Prof. Engin Erzin  (Advisor, Koç University)
Prof. Yücel Yemez (Koç University)
Prof. Çiğdem Eroğlu Erdem (Marmara University)
Prof. A. Murat Tekalp (Koç University)
Prof. Murat Saraçlar (Boğaziçi University)


Although speech-driven facial animation has been studied extensively in the literature, works focusing on the affective content of the speech are limited. This is mostly due to the scarcity of affective audio-visual data. In this thesis, we present three major studies that lead us to speech-driven affective facial synthesis. First, we investigate the use of lip articulations for affect recognition to better understand dependencies across lip articulations, phonetic classes and affect. Then, we propose a multimodal system, consisting of text and speech, for affective facial feature synthesis. A phoneme-based model driven from text qualifies generation of speaker independent animation, whereas a speech based model enables capturing affective variation during the facial feature synthesis. Finally,  we improve the affective facial synthesis using domain adaptation by partially reducing the data scarcity. In this last study, we first define a domain adaptation to map affective and neutral speech representations to a common latent space in which cross-domain bias is smaller. Then, the domain adaption is used to augment affective representations for each emotion category, including angry, disgust, fear, happy, sad, surprise and neutral, so that we can better train emotion-dependent deep audio-to-visual (A2V) mapping models. Based on the emotion-dependent deep A2V models, the proposed affective facial synthesis system is realized in two stages: first, speech emotion recognition extracts soft emotion category likelihoods for the utterances; then a soft fusion of the emotion-dependent A2V mapping outputs form the affective facial synthesis. Experimental evaluations are performed on the SAVEE audio-visual dataset with objective and subjective evaluations. The proposed affective A2V system achieves significant mean square error loss improvements in comparison to the recent literature. Furthermore, the resulting facial animations of the proposed system are preferred over the baseline animations in the subjective evaluations.

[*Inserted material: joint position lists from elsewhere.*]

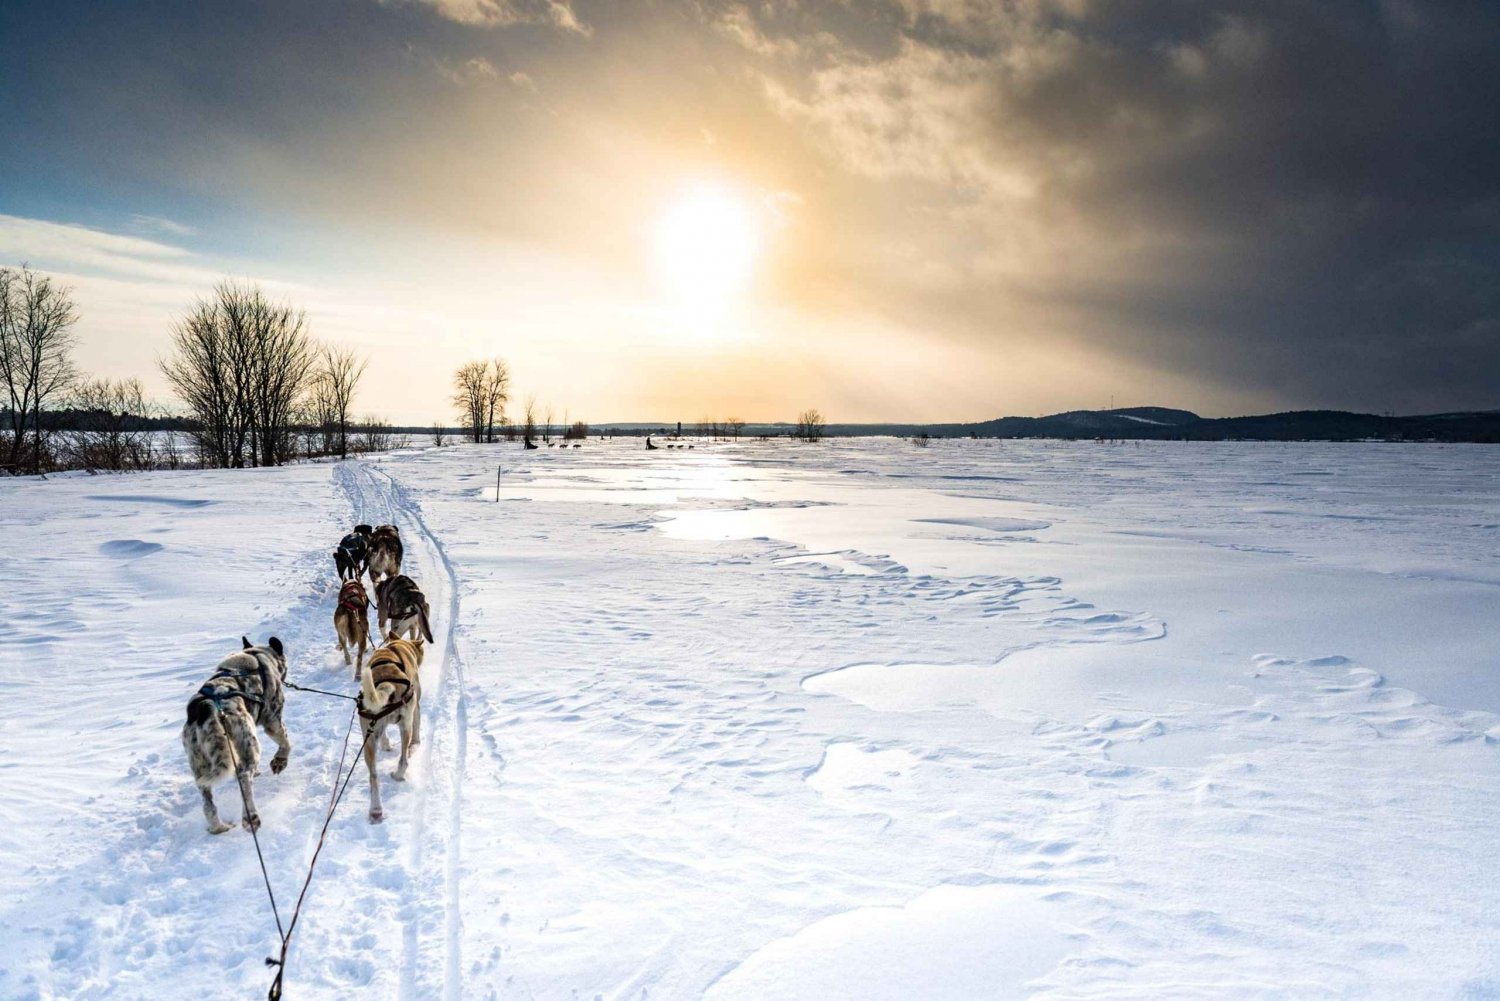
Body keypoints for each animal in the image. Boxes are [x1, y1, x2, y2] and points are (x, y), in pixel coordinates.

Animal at [181, 639, 292, 834]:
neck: (256, 654)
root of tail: (208, 708)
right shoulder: (272, 721)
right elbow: (286, 743)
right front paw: (280, 761)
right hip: (249, 743)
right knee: (245, 777)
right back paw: (250, 818)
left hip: (200, 764)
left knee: (208, 804)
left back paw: (219, 827)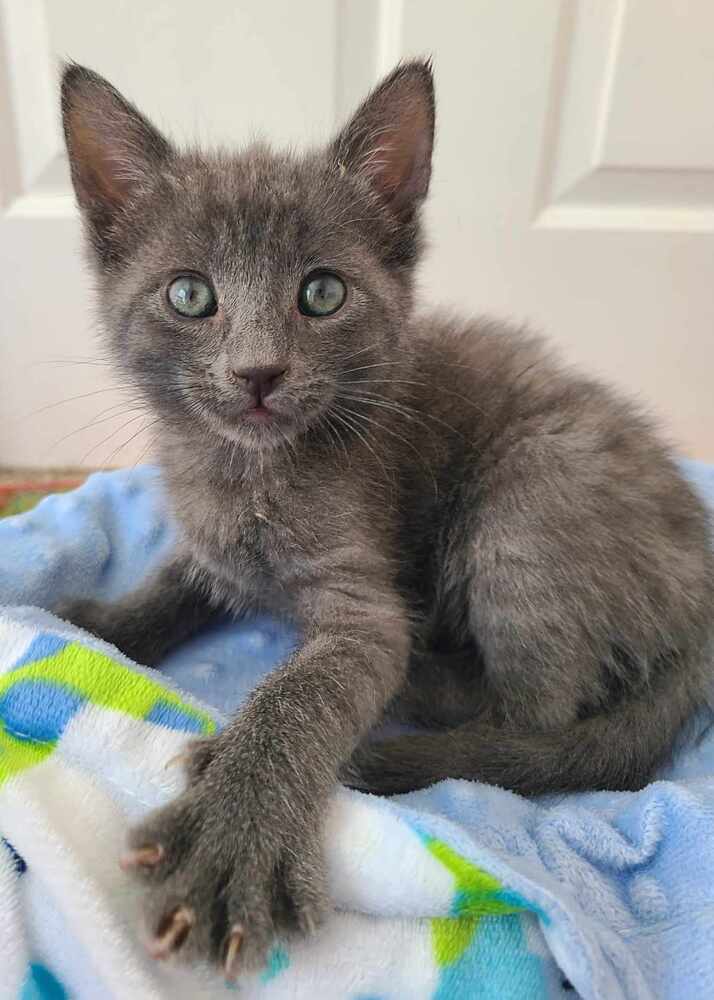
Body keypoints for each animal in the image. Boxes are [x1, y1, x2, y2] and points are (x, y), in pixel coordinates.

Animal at [58, 56, 708, 976]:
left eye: (323, 292)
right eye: (188, 295)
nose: (257, 372)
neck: (249, 473)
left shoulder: (363, 596)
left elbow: (306, 695)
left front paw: (229, 835)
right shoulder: (212, 545)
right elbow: (169, 584)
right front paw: (94, 619)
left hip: (531, 497)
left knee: (537, 720)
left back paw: (426, 694)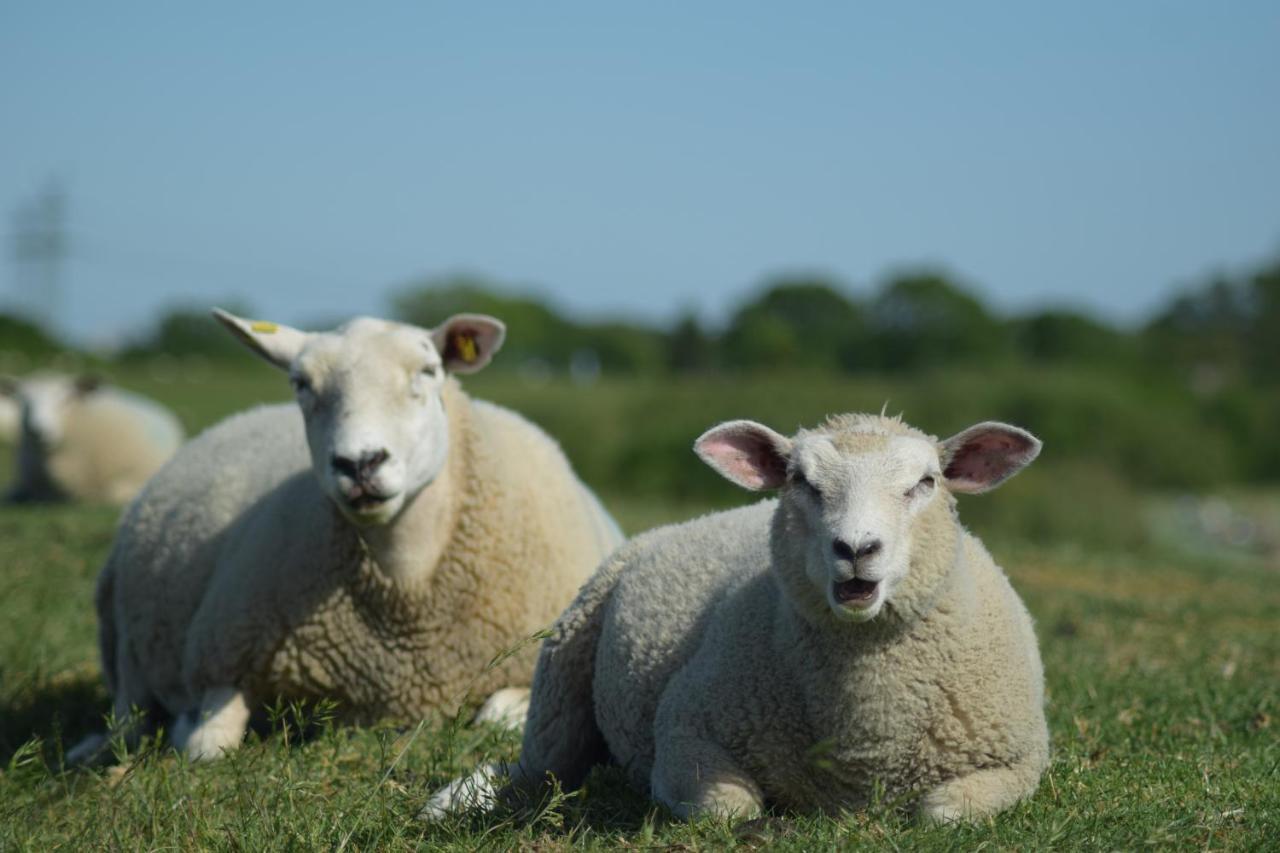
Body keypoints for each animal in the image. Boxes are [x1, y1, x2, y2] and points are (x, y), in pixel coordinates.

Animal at [68, 308, 619, 758]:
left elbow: (497, 717)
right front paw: (191, 731)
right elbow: (206, 748)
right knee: (128, 722)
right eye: (300, 382)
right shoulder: (222, 657)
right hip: (124, 649)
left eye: (428, 371)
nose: (360, 463)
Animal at [424, 409, 1044, 819]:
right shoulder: (684, 726)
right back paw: (452, 800)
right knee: (536, 771)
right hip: (562, 671)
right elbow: (730, 809)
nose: (856, 549)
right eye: (801, 481)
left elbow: (942, 811)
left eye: (926, 482)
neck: (865, 741)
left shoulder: (1022, 758)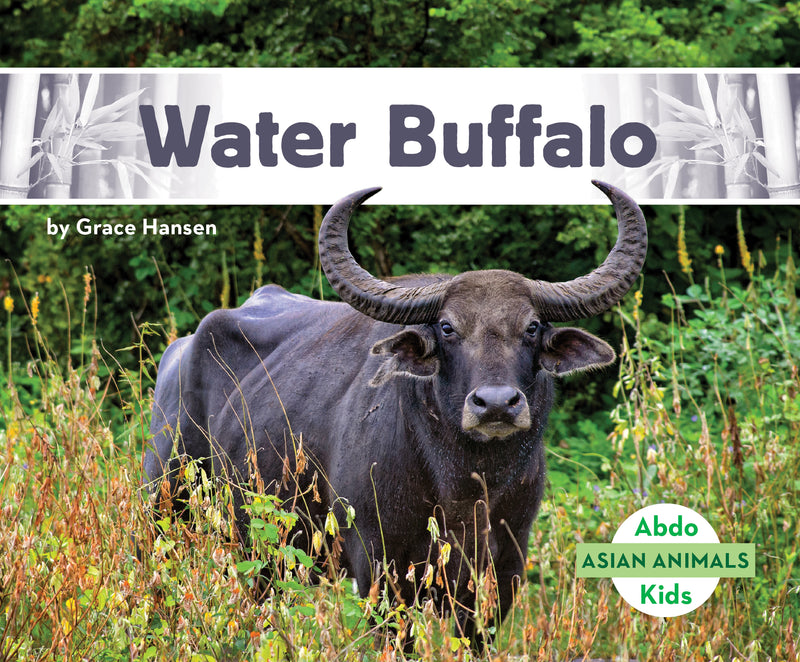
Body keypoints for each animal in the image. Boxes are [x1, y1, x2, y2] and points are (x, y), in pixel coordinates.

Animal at [145, 180, 647, 644]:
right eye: (446, 327)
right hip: (166, 513)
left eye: (533, 326)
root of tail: (179, 353)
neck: (464, 486)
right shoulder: (381, 573)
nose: (496, 403)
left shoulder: (501, 575)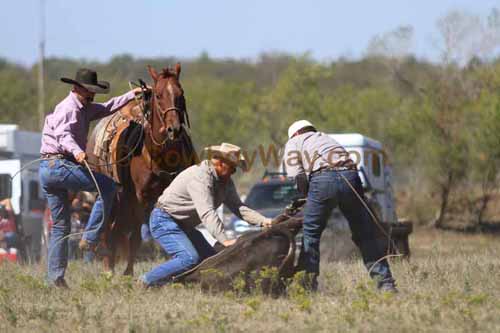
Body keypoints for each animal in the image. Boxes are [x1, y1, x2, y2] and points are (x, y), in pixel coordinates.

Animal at [87, 63, 196, 274]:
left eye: (181, 93)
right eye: (159, 95)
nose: (174, 129)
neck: (161, 157)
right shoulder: (140, 198)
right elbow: (136, 237)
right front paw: (128, 273)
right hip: (113, 196)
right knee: (108, 230)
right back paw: (109, 269)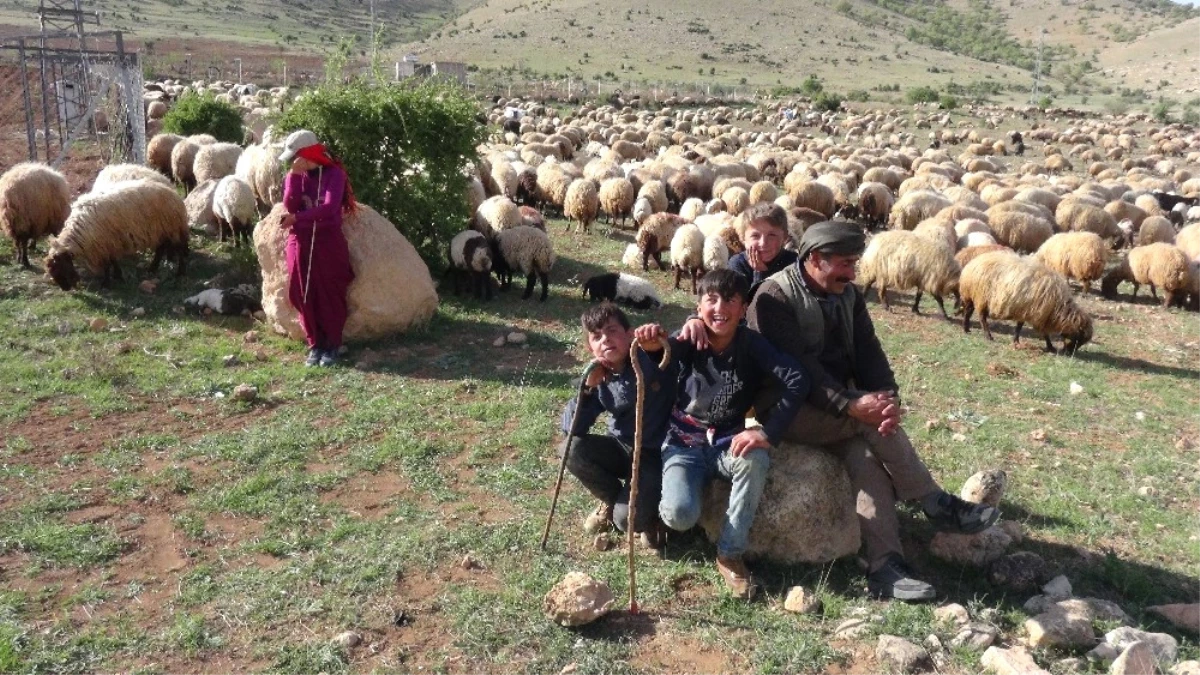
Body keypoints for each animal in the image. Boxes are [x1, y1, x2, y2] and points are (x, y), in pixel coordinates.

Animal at [44, 178, 187, 289]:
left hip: (172, 227)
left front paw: (106, 283)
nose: (66, 288)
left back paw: (180, 272)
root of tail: (175, 195)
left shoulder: (104, 244)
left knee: (180, 249)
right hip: (161, 230)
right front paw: (118, 275)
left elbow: (107, 264)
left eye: (59, 268)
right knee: (161, 248)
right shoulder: (110, 243)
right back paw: (153, 268)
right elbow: (113, 261)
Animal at [960, 247, 1094, 353]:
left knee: (968, 312)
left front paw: (1016, 340)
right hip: (981, 297)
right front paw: (1050, 346)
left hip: (971, 296)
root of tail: (972, 264)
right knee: (982, 317)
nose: (1069, 353)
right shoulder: (1038, 316)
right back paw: (988, 336)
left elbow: (1019, 327)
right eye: (1078, 338)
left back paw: (966, 329)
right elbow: (1044, 333)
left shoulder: (1026, 311)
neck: (1058, 306)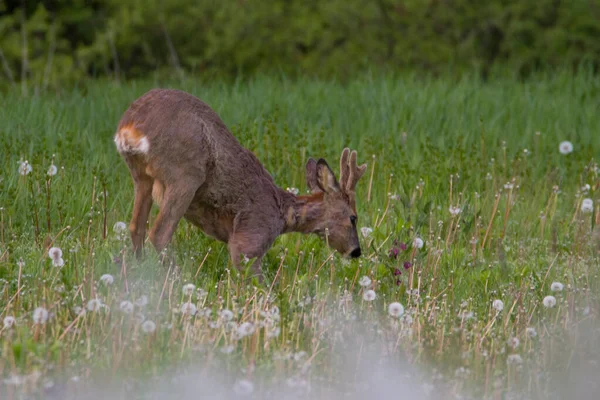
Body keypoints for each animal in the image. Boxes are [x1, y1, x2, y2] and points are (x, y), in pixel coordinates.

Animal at [112, 88, 366, 280]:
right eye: (353, 217)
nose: (356, 251)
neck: (282, 214)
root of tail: (129, 127)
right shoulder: (249, 237)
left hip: (141, 176)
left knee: (136, 227)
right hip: (184, 174)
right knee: (159, 233)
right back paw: (179, 279)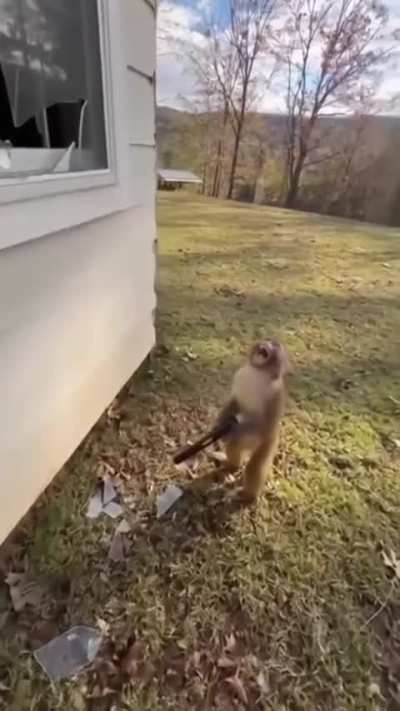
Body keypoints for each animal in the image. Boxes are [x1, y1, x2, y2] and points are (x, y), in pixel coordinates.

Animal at [173, 339, 290, 501]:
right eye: (268, 341)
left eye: (276, 345)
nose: (267, 344)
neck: (258, 372)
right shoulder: (240, 376)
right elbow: (235, 401)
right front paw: (219, 423)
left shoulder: (274, 396)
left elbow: (263, 422)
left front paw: (230, 430)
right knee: (235, 448)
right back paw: (231, 464)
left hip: (264, 440)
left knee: (253, 464)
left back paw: (247, 496)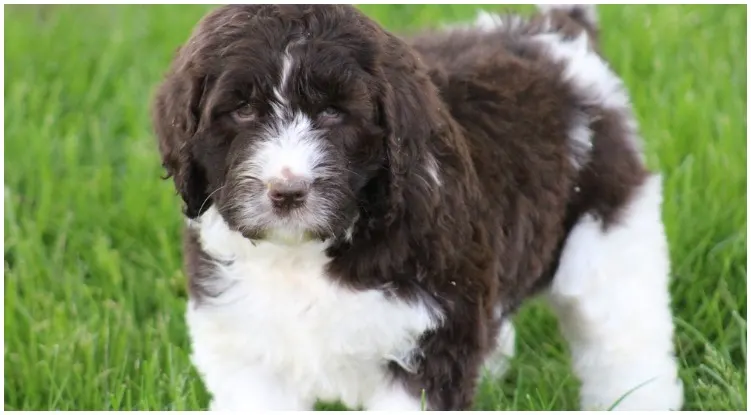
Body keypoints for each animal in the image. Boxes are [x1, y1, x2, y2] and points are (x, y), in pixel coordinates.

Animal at [151, 4, 688, 412]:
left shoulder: (431, 345)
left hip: (609, 234)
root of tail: (552, 37)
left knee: (625, 339)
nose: (287, 191)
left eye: (333, 112)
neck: (306, 254)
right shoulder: (244, 345)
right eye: (242, 109)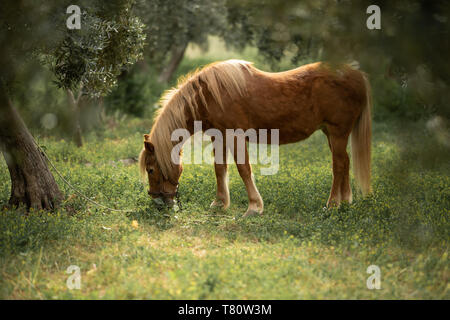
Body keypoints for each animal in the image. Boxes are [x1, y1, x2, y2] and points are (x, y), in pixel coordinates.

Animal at [139, 58, 370, 216]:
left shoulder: (236, 136)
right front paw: (220, 203)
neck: (210, 95)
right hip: (331, 134)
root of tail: (356, 75)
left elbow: (244, 169)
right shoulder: (219, 137)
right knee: (345, 162)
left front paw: (254, 207)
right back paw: (345, 202)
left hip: (337, 133)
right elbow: (220, 168)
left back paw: (332, 205)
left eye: (151, 169)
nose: (157, 201)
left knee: (338, 166)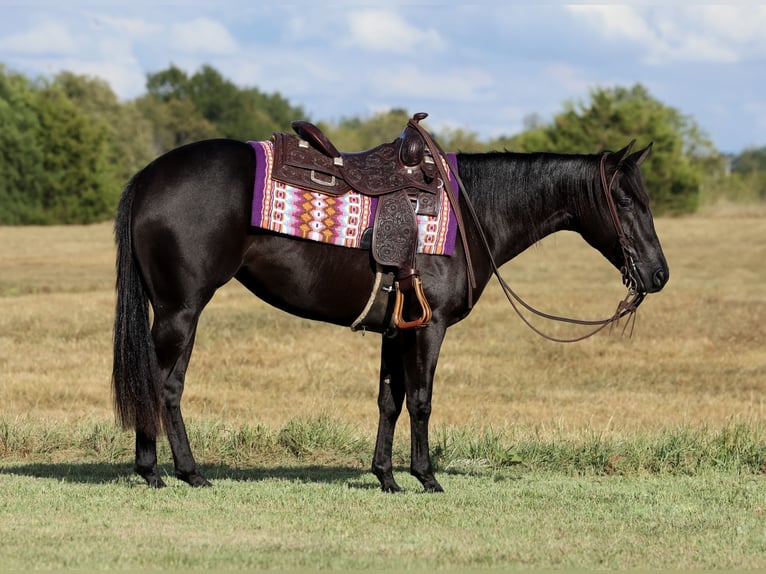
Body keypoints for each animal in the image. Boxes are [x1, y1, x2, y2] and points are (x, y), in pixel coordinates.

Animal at [112, 135, 669, 492]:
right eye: (625, 199)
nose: (659, 274)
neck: (470, 215)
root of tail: (149, 176)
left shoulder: (396, 331)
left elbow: (389, 401)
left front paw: (386, 476)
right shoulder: (429, 328)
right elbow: (421, 401)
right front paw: (427, 477)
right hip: (181, 310)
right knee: (163, 384)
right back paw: (172, 471)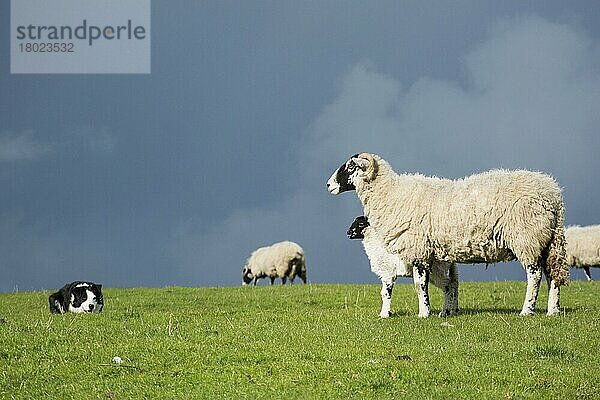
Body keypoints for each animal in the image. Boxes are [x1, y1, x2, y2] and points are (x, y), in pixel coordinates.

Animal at [328, 152, 568, 318]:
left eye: (350, 166)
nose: (328, 184)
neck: (391, 194)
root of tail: (553, 193)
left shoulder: (419, 250)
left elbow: (419, 285)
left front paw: (423, 313)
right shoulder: (428, 254)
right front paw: (435, 312)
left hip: (527, 238)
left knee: (535, 275)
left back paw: (527, 310)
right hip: (548, 240)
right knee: (552, 275)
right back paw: (553, 310)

PhD Defense by Syeda Narjis Fatima

Title: Continuous Emotion Recognition in Dyadic Interactions
Speaker: Syeda Narjis Fatima
Time: June 22, 2020, 11:30

Understanding emotional dynamics of dyadic interactions is crucial for developing more natural human-computer interaction (HCI) systems. Emotional dependencies and affect context play important roles in dyadic interactions. The emotional state of a participant is modulated in many communication channels such as speech, head and body motion, vocal activity patterns as well as non-verbal vocalizations of speech during dyadic interactions. Recent studies have shown that affect recognition tasks can benefit by the incorporation of a particular interaction’s context, however, particularly the investigation of the role and contribution of affect context and its incorporation into dyadic neural architectures remains a complex and open problem. Our work takes motivation from this perspective and therefore, in this thesis, a series of related studies targeting emotional dependencies during dyadic interactions are conducted to improve continuous emotion recognition (CER). Firstly, we define a convolutional neural network (CNN) architecture for single-subject CER based on speech and body motion data. We then introduce dyadic CER as a two-stage regression framework and explore ways in which cross-subject affect can be used to improve CER performance for a target subject. Specifically, we propose two dyadic CNN architectures where cross-subject contribution to the CER task is achieved by fusion of cross-subject affect and feature maps. As a conclusive work, we define dyadic affect context (DAC) and propose a new Convolutional LSTM (ConvLSTM) model that exploits it for dyadic CER. Our ConvLSTM model captures local spectro-temporal correlations in speech and body motion as well as the long-term affect inter-dependencies between subjects. Our multimodal analysis demonstrates that modeling and incorporation of the DAC in the proposed CER models provide significant performance improvements on the USC CreativeIT database and the achieved results compare favorably to the state-of-the-art.